The interview goes on, but I think its relevant to what GINO is trying to do to the Villages have them leave, for “jobs on the slope/big oil” Mining (Pebblemine) and is applicable to all the people and animals who suffered through EVS. And even though it happened in Alaska we all suffer, its like a ripple effect that affects us all one way or another……"
I am glad PO is trying to appoint REAL scientists to evaluate the environmental situation, and not "paid mouthpieces"
Here is something awesome I heard the other day.
Alaska Natives weigh in on offshore drilling with the Obama Administration
http://aprn.org/2009/03/04/alaska-natives-weigh-in-on-offshore-drilling-with-the-obama-administration/
And yes, we need to keep listening to the Elders, I have said this before...the only people who are bitching about wolves and bears affecting the caribou/moose are sport game hunters & GINO!
That was a great polar bear article also. Its clean GINO is letting Big oil/mining get in the way of "what's best for Alaska".
Alaska is the last Frontier!
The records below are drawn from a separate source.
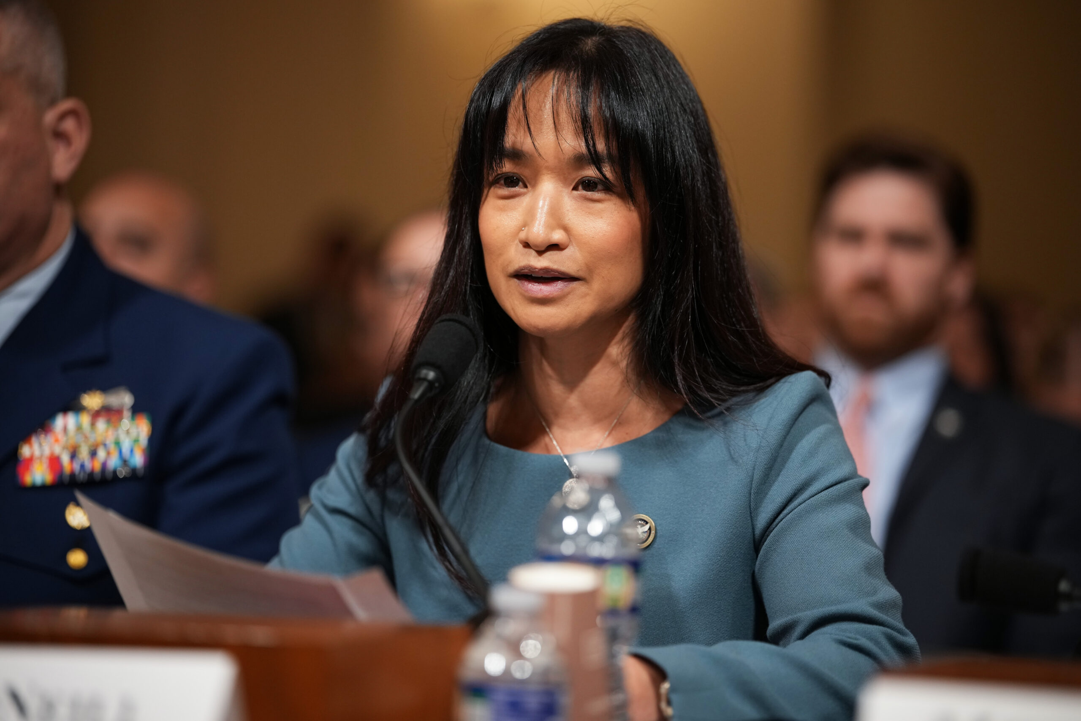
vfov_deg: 11.8
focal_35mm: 116
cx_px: 540
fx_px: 3483
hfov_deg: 17.6
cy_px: 360
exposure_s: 1/800
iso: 1250
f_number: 2
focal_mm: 116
You can't let that happen!
Their still after Rick! Just saw this ADN:
UA professor in danger of losing federal funding
http://www.adn.com/news/education/story/714850.html
Does anyone know WHO in the Obama administration or where to write to stop this harassment of this man?
Phil,
I agree that a large part of the focus needs to be on rebuilding salmon stocks on the Yukon. Yukon salmon can play a major part in reviving some cash economy to the region.
It seems that people are focusing only on the subsistence angle. I agree that local fish and game is important. But since the local people are also participating in the world economy through their dependence on oil products to heat their homes, run their boats, 4-wheelers and snow machines they need cash as well.
Commercial fishing is a good possibility. So is tourism and sports fishing and hunting. Many of the first peoples in Canada take advantage of their location to guide sports fishers and hunters. The game and sports fish, (shee fish is a great resource), could be managed for their benefit in this way.
The notion that only the sport hunters are calling for predator control is evidence of naivity. Subsistence hunters in the interior note the need as well.